Any of the three federal credit bureaus will provide you with a copy of your credit report once a year at no charge.

You can visit AnnualCreditReport.com, which is the official and secured federal site, or call their toll-free number.

Come up with a budget

The first year of divorce can be the most difficult in many ways, including financially.

You’ll want to sit down and create a realistic financial plan to carry you through those first twelve months and, preferably, beyond.

If you and your spouse have mostly shared money in a joint account throughout your marriage, getting used to the lack of extra funds will take time.

You’ll want to make sure you have some money in your name so that you can take care of your debt.

This will help improve your credit.

Pay your debts in full and on time

This is especially important if you’re going to be moving out of the house or giving up the car.

If you aren’t running out of the house, the mortgage payments may fall solely on your shoulders.

No matter the case, having a good credit score is pertinent.

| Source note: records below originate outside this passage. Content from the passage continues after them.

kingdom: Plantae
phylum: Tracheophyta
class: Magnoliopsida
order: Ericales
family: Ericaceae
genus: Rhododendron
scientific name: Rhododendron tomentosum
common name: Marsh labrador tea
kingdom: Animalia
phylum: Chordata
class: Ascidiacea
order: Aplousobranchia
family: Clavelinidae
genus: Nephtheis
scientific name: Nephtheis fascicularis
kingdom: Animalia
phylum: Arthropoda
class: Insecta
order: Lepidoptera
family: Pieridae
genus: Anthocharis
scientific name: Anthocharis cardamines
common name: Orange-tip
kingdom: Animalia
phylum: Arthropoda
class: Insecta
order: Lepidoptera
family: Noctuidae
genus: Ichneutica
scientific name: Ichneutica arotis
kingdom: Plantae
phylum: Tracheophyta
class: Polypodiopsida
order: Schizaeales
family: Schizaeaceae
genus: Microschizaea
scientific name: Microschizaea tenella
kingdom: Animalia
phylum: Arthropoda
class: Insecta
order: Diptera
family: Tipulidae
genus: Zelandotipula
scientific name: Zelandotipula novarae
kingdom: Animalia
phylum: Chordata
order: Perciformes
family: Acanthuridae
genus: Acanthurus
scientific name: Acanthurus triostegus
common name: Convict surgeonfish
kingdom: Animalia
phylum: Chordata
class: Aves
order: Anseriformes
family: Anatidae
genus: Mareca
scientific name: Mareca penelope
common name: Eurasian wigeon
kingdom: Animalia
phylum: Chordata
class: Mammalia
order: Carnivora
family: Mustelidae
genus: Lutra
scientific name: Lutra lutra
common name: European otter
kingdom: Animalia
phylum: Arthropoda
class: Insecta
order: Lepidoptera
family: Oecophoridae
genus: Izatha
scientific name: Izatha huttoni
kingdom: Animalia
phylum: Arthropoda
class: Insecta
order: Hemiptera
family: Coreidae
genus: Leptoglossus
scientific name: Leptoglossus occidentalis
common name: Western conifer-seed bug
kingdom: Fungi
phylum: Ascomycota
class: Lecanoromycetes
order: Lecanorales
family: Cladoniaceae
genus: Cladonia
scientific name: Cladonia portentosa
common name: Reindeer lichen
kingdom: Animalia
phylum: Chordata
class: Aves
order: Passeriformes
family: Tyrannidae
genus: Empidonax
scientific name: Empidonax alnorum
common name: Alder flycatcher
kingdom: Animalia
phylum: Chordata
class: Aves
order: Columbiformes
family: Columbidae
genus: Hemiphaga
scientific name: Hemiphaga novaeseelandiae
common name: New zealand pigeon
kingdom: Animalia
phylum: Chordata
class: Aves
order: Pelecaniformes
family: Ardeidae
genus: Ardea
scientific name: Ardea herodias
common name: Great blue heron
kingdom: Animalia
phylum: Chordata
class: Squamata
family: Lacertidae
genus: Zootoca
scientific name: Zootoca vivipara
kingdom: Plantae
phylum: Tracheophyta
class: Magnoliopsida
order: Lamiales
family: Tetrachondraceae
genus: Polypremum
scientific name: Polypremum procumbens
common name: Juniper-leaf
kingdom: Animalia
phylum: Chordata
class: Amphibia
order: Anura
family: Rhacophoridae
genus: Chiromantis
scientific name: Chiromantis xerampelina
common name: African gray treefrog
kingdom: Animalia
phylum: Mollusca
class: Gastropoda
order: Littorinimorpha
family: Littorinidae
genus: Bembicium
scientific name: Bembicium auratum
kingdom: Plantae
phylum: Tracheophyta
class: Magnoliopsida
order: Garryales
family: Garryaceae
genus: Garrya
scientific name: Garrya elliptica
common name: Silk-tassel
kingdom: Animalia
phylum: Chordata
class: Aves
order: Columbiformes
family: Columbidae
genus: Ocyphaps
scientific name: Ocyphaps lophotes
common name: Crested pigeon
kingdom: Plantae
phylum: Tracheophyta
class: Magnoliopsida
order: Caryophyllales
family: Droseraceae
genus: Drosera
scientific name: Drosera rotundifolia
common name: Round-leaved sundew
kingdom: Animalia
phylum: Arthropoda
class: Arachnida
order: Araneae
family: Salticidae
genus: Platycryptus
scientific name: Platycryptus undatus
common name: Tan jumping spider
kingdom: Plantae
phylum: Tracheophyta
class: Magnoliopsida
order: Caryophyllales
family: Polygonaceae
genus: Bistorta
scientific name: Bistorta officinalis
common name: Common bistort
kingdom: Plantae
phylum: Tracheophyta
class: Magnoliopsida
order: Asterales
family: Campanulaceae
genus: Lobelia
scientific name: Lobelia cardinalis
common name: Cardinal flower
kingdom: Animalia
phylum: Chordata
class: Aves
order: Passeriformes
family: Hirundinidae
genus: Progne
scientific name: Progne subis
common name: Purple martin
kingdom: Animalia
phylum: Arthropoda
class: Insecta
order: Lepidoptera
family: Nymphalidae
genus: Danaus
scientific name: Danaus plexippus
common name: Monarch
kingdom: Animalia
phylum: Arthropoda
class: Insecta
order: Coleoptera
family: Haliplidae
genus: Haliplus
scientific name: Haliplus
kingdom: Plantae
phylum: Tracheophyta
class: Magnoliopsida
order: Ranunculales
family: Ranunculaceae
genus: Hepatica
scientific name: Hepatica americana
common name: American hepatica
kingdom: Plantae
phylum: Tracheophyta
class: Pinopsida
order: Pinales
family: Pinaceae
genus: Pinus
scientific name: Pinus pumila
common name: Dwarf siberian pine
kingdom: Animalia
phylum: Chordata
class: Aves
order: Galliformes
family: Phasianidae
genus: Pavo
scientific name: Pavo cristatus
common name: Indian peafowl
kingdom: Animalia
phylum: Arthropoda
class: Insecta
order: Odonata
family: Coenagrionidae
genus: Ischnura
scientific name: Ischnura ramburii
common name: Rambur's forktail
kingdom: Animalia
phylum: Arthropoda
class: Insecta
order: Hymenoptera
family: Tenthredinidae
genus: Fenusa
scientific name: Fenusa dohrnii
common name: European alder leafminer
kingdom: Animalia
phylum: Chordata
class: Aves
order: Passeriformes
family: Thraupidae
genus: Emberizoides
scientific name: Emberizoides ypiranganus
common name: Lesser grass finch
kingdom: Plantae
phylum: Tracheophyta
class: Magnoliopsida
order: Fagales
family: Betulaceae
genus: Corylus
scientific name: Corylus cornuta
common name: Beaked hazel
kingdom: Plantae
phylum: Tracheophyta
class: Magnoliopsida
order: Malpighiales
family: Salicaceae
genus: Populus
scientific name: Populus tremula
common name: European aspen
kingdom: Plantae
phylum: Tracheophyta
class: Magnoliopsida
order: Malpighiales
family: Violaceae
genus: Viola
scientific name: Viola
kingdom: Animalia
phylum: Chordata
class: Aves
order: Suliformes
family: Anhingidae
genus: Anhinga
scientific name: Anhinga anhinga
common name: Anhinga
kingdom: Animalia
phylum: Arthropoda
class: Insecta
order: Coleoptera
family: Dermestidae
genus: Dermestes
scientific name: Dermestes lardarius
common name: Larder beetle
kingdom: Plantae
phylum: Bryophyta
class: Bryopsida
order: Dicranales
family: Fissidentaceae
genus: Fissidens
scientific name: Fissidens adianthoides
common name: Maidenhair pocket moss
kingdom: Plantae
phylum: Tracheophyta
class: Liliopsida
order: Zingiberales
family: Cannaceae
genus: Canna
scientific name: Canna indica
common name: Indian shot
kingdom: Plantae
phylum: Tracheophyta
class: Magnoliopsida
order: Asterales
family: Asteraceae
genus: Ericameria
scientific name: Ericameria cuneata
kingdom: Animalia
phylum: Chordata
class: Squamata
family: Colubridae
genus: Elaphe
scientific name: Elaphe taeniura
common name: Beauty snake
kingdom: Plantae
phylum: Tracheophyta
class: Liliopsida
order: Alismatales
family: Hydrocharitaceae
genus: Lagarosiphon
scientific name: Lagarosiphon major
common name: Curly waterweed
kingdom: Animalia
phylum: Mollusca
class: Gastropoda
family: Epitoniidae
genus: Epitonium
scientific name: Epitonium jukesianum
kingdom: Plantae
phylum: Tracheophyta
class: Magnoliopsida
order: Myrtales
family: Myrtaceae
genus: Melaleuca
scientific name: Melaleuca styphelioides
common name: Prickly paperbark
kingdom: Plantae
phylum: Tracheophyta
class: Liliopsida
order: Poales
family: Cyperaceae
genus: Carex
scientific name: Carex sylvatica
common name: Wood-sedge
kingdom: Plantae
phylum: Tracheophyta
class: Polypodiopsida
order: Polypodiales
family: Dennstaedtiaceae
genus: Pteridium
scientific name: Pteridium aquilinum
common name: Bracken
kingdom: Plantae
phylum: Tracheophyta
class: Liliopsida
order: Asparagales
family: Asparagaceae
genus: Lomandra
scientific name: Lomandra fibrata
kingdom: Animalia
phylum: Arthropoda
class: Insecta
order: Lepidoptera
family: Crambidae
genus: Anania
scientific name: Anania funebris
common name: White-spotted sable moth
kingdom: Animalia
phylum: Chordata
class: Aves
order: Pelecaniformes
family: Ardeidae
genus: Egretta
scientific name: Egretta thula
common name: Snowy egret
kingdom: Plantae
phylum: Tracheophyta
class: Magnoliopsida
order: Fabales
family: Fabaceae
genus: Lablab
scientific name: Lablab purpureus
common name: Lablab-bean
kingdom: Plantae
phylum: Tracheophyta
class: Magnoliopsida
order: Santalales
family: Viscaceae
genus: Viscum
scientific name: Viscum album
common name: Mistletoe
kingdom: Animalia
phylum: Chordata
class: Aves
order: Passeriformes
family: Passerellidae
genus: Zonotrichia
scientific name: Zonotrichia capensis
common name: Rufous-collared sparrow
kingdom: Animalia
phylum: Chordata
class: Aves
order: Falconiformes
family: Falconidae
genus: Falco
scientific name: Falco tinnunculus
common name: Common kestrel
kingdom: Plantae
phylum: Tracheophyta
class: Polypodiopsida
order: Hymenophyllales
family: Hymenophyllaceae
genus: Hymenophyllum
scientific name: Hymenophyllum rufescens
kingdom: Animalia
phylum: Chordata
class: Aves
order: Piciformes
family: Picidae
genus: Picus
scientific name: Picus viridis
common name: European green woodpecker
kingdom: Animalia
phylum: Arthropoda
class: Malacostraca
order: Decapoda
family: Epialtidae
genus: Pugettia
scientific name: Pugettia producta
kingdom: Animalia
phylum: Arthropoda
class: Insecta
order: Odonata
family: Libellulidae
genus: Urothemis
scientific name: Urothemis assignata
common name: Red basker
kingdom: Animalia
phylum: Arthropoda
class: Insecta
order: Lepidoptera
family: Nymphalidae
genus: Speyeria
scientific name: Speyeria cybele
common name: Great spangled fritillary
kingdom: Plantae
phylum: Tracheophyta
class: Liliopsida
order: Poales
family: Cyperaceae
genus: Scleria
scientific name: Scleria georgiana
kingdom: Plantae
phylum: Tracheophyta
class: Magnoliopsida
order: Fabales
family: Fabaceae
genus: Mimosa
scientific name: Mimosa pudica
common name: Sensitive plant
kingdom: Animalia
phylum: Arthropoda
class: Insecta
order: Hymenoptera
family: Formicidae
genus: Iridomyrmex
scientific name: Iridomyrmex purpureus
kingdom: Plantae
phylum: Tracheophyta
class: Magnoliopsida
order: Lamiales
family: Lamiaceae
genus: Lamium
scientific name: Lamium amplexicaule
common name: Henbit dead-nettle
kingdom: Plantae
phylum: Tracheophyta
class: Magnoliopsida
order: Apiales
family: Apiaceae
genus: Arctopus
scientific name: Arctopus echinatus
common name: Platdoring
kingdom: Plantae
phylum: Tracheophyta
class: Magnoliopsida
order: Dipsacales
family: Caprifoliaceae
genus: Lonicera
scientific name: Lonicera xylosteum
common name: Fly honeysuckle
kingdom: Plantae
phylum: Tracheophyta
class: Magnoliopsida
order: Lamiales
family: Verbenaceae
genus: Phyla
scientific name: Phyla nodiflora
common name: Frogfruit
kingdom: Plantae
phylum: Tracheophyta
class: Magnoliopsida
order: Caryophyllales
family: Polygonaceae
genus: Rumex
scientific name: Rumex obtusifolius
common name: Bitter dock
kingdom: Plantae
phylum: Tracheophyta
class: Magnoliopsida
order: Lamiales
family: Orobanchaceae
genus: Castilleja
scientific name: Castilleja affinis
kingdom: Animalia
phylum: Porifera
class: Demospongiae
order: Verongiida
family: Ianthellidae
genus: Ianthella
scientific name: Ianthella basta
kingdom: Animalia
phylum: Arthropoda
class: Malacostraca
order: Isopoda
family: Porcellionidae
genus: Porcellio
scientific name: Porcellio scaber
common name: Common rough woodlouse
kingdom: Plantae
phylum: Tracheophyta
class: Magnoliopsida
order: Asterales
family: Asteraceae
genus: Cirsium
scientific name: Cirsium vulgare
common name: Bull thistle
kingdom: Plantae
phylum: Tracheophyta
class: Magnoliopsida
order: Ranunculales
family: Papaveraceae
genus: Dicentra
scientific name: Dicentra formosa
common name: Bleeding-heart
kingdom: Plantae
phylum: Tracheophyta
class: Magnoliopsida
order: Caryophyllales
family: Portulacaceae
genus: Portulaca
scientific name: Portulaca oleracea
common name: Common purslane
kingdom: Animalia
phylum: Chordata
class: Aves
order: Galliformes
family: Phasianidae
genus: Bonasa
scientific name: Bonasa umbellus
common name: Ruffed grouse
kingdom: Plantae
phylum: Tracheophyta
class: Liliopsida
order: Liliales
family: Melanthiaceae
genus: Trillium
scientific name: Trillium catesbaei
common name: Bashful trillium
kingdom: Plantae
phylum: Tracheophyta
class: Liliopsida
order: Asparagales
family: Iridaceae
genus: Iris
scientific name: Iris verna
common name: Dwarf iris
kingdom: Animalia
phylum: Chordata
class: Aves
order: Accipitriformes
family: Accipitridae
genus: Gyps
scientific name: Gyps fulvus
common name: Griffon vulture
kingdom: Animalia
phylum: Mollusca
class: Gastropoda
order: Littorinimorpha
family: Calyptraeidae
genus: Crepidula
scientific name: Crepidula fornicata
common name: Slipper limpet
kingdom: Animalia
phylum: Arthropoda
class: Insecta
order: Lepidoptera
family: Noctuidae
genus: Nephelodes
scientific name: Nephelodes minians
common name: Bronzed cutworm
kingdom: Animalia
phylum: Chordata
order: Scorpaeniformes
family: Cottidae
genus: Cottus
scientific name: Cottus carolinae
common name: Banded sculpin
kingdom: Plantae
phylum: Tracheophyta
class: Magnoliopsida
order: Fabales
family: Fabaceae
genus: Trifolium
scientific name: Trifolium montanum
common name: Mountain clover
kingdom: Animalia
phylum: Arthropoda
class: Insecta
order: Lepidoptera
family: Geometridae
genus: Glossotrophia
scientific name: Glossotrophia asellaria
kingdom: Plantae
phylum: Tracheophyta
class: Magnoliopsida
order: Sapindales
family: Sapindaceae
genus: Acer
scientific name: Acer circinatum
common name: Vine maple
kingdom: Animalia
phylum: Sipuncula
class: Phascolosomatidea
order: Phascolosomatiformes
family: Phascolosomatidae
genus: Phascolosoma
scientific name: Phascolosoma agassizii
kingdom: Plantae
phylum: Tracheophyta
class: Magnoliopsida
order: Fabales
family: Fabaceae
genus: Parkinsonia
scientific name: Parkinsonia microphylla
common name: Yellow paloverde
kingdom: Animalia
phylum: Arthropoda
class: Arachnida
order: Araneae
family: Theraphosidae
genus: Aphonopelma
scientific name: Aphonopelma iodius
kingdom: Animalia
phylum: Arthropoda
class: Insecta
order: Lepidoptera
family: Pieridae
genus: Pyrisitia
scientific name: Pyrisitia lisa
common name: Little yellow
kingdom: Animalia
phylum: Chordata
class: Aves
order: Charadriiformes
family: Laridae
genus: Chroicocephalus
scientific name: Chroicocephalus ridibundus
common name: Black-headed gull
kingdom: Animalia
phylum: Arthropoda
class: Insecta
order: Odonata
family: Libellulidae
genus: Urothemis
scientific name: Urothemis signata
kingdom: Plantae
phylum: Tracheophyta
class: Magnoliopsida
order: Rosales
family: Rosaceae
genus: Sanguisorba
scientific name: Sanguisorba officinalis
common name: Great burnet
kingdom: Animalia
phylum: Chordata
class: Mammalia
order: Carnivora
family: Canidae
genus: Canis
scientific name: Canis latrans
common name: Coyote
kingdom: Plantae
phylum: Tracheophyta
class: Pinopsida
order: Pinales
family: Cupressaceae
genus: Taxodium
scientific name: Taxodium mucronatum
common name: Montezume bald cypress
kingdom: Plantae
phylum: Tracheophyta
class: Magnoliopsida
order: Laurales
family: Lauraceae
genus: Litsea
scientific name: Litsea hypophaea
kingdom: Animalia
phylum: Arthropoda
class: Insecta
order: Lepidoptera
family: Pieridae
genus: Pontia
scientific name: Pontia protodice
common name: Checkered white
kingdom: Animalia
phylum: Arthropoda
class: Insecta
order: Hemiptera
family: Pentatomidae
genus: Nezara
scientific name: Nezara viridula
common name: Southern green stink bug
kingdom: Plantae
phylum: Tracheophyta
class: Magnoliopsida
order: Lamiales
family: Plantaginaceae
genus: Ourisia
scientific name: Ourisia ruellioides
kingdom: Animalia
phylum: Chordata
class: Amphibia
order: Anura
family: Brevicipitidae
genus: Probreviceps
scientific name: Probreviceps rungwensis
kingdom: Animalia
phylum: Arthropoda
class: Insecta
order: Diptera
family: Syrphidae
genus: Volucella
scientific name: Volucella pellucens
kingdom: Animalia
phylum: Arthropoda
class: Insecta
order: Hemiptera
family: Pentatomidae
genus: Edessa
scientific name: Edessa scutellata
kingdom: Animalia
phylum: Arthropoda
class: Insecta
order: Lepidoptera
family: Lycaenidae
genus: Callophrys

You’ll want to make sure your credit score is in the right shape before you decide to take out a short-term loan to help you handle the extra burden of the mortgage.

This will help you prevent taking additional debt until you need to.

Divorce and Finance Resources

Even if things go smoothly with your divorce, the process is bound to be stressful by nature.

But you don’t have to do it alone.

Resources exist to help you plan for your future financial post-divorce.

Here are some of them:

  • You can use the budgeting worksheet in this PDF to determine your collective employment information, assets, property, accounts, debts, and more.
  • Experian offers a divorce page, which contains a multitude of financial advice tailored specifically for divorcees.

Divorces can be scary; particularly when it comes to the monumental changes, it will cause for your finances.

As long as you stay proactive and focused, you’ll be able to keep your credit score where you want it during and after your divorce.